Records from a data source
*** Block opens ***

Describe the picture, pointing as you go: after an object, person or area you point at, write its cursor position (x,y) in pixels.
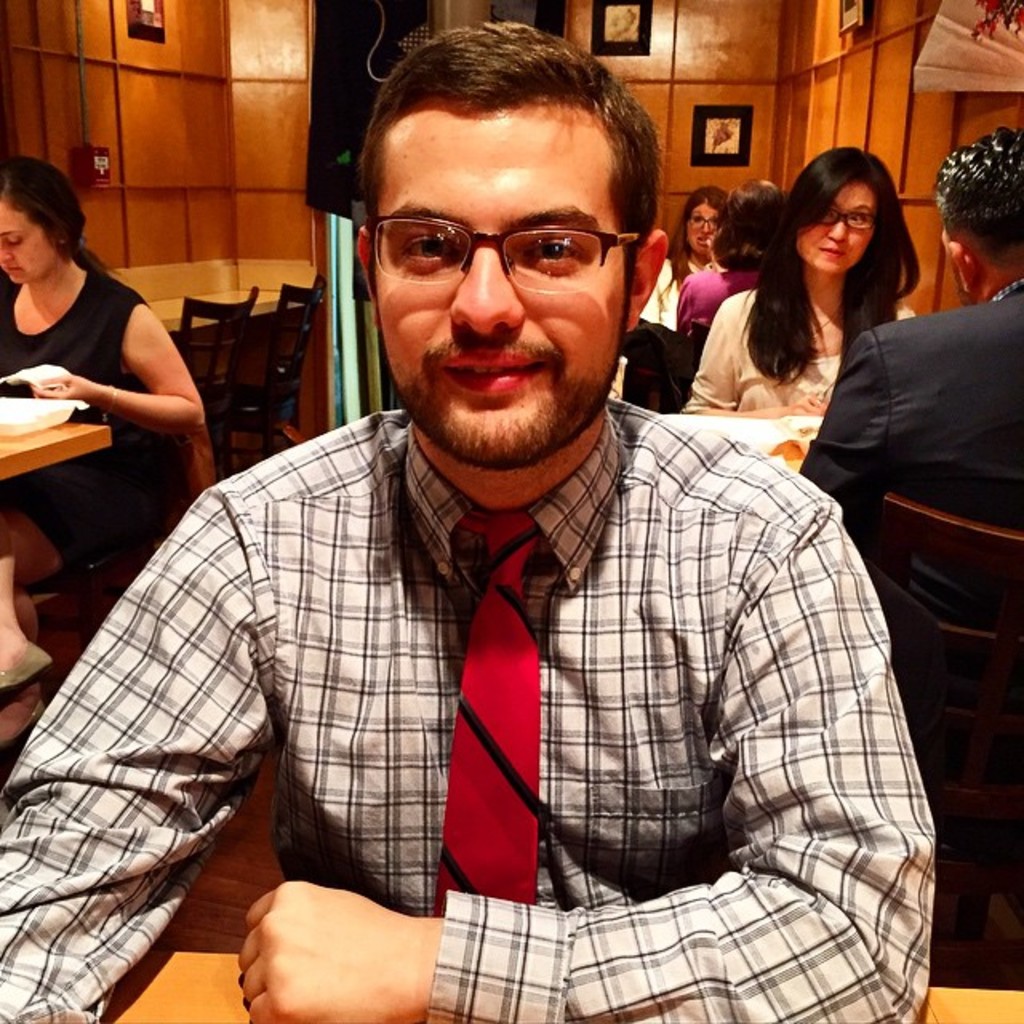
In this picture we can see there are groups of people (447,479) sitting on chairs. In front of the people (334,652) there are tables (190,1013). On the left side of the image (15,405) there is a white object (29,420) on the table (60,435). Behind the people (383,319) there is a black object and there are photo frames (638,17) and an object (98,159) on the wall (150,163).
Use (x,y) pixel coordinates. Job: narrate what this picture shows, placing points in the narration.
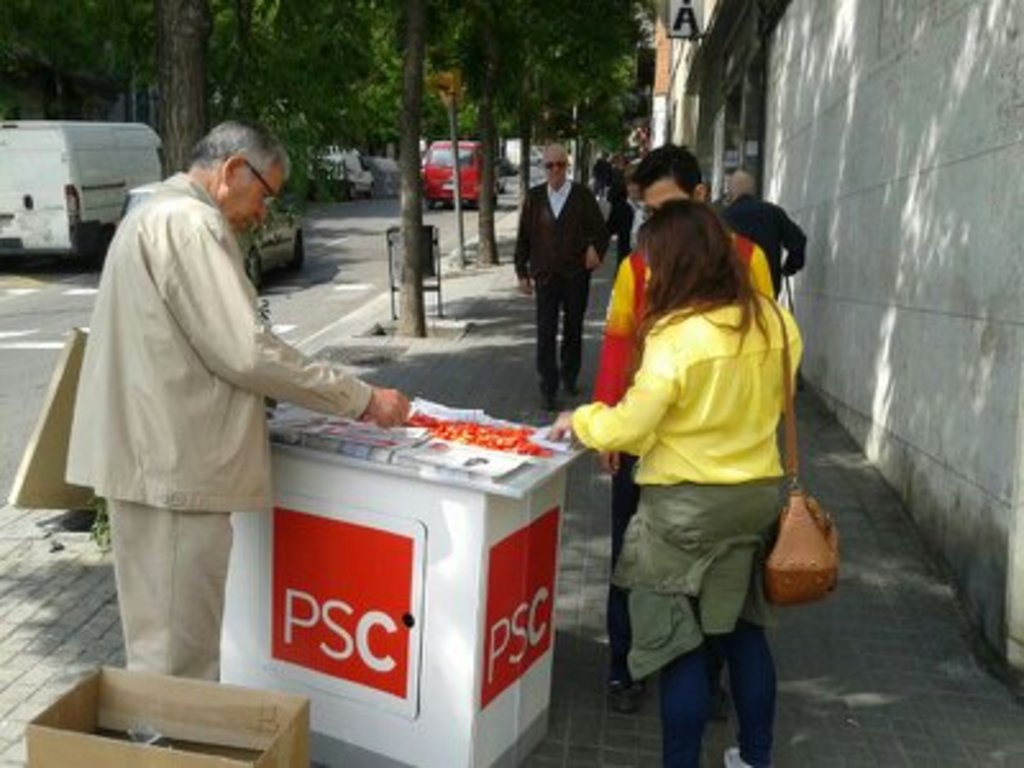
As we can see in the image there are few people (627,256) here and there, box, campaign stand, vehicles (90,207) and trees (405,53).
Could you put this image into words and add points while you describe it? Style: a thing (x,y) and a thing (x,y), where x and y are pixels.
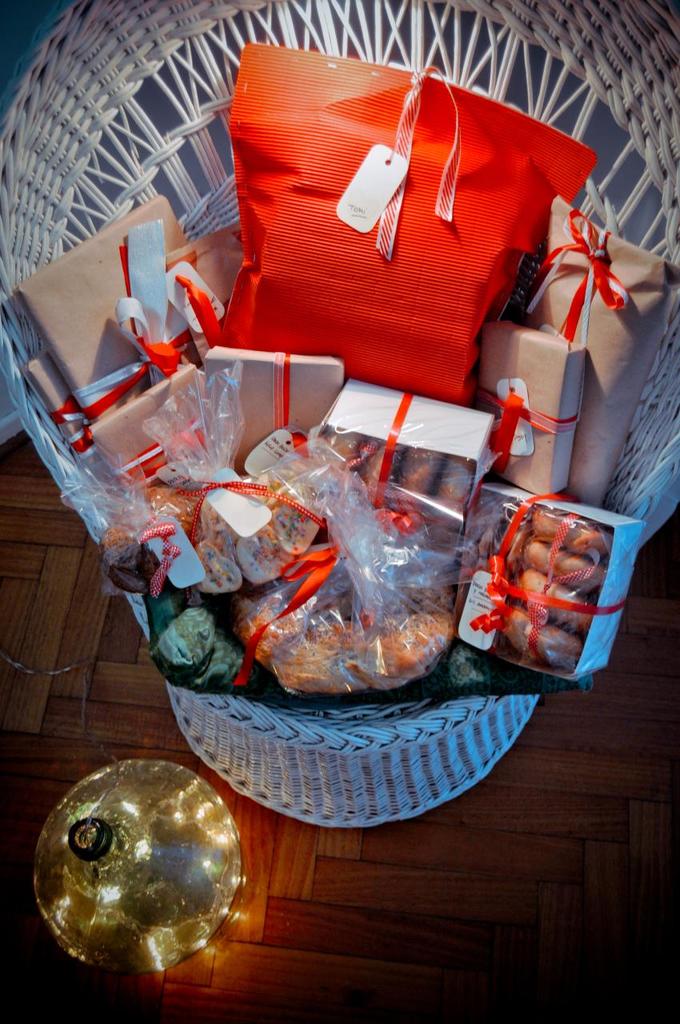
In this image we can see a chair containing some gift covers (412,540), boxes (526,620) and some objects (579,641) which are tied with the ribbons (504,608) placed on the floor (375,855). We can also see a glass globe (126,853) beside it.
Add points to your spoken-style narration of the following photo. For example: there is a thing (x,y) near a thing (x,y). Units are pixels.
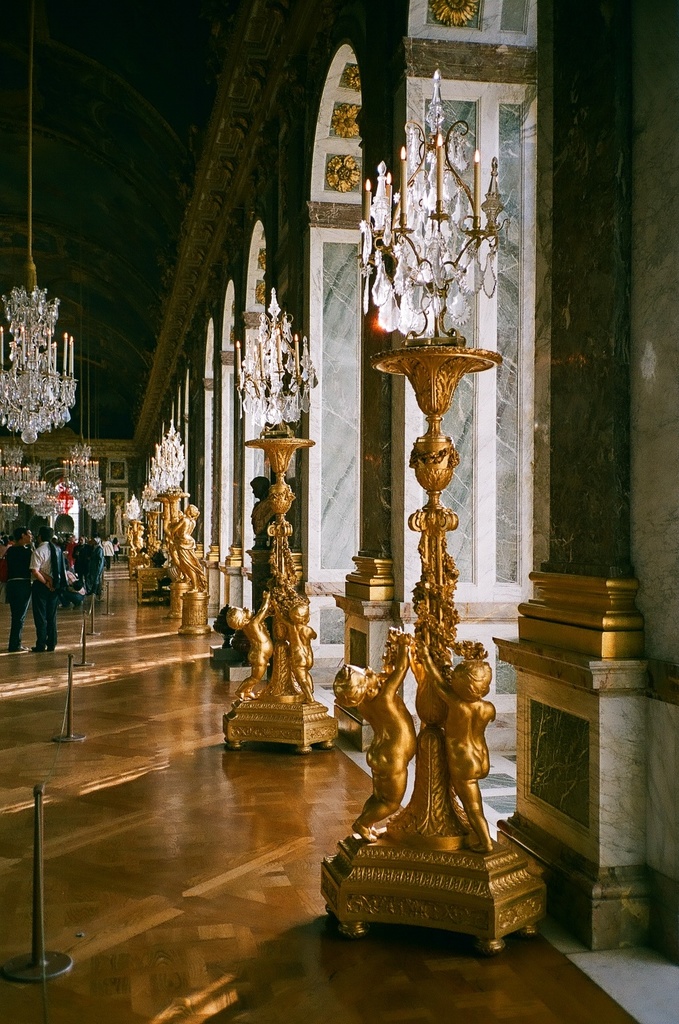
In this picture we can see many floor lamp light chandeliers (453,378) placed on the ground (165,678).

*** Block closes ***

● Work order
Final stretch of the data: repeat exactly each line from the one containing "Could you put" through the last, and omit all pictures.

● Written reply
Could you put this image into words and add points while you describe it? Style: a thing (x,y) and a thing (x,y), where x and y are pixels.
In this image we can see a chair containing some gift covers (412,540), boxes (526,620) and some objects (579,641) which are tied with the ribbons (504,608) placed on the floor (375,855). We can also see a glass globe (126,853) beside it.
Add points to your spoken-style narration of the following photo. For example: there is a thing (x,y) near a thing (x,y). Units are pixels.
In this picture we can see many floor lamp light chandeliers (453,378) placed on the ground (165,678).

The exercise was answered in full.